Stale delta (commitment_mismatch) 400 with code: commitment_mismatch GET /delta/since → replay canonical chain → retry the local transaction.
Candidate discarded Delta status flips candidatediscarded Refetch state, rebuild and resubmit. Usually means the Miden proof was never submitted or the on-chain commitment diverged.
Operator censors / withholds Other cosigners see stale state Use the user's cold key to rotate Guardian; the new operator inherits canonical state from Miden.
Account paused by operator State-transition, proposal, and EVM mutation paths return 409 GUARDIAN_ACCOUNT_PAUSED with paused_reason (reads and ConfigureAccount keep working) Operator-driven safety lever, not a fault. An operator with accounts:pause clears it via POST /dashboard/accounts/{id}/unpause. See DASHBOARD.md.
Account switched to another guardian After the switch_guardian delta canonicalizes on this server, mutation paths return 409 GUARDIAN_ACCOUNT_RELEASED with released_at (reads and ConfigureAccount keep working); the dashboard shows released_at Expected outcome of a guardian switch, not a fault. Terminal until the wallet re-onboards via /configure, which re-validates the guardian binding. An operator unpause never reactivates a released account.
Pubkey changed unexpectedly /pubkey returns a key your client doesn't pin Treat as compromise. Halt, verify rotation through an out-of-band channel.

Provider rotation

Because Guardian is non-custodial and Miden is the source of truth, a user holding their cold key can switch from one Guardian operator to another without the current operator's cooperation:

  1. Stand up (or contract with) a new Guardian instance.
  2. Use the cold key to re-configure the account with the new Guardian service key in the multisig set.
  3. Point clients at the new endpoint and pubkey.

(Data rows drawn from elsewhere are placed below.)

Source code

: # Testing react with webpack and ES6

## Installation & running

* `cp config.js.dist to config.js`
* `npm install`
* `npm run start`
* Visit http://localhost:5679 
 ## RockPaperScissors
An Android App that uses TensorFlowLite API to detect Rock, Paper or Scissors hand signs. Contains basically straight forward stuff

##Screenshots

The multisig SDK's SwitchGuardian flow implements this. See docs/MULTISIG_SDK.md.

What Guardian is not

To avoid confusion when reading the architecture docs:

  • Not a custodian. Cannot move funds.
  • Not a node. Does not validate Miden transactions. It signs deltas (off-chain state changes); Miden verifies the on-chain proof.
  • Not authoritative. If Guardian and Miden disagree, Miden wins. Guardian discards mismatched candidates by design.
  • Not a TEE-only system. Reproducible builds make TEE deployment possible but the reference deployment runs on ECS/Fargate, not in a TEE.
  • Not a privacy layer. Guardian operators can see metadata (account IDs, timestamps, delta size, frequency). Payload privacy comes from Miden's ZK execution, not from Guardian.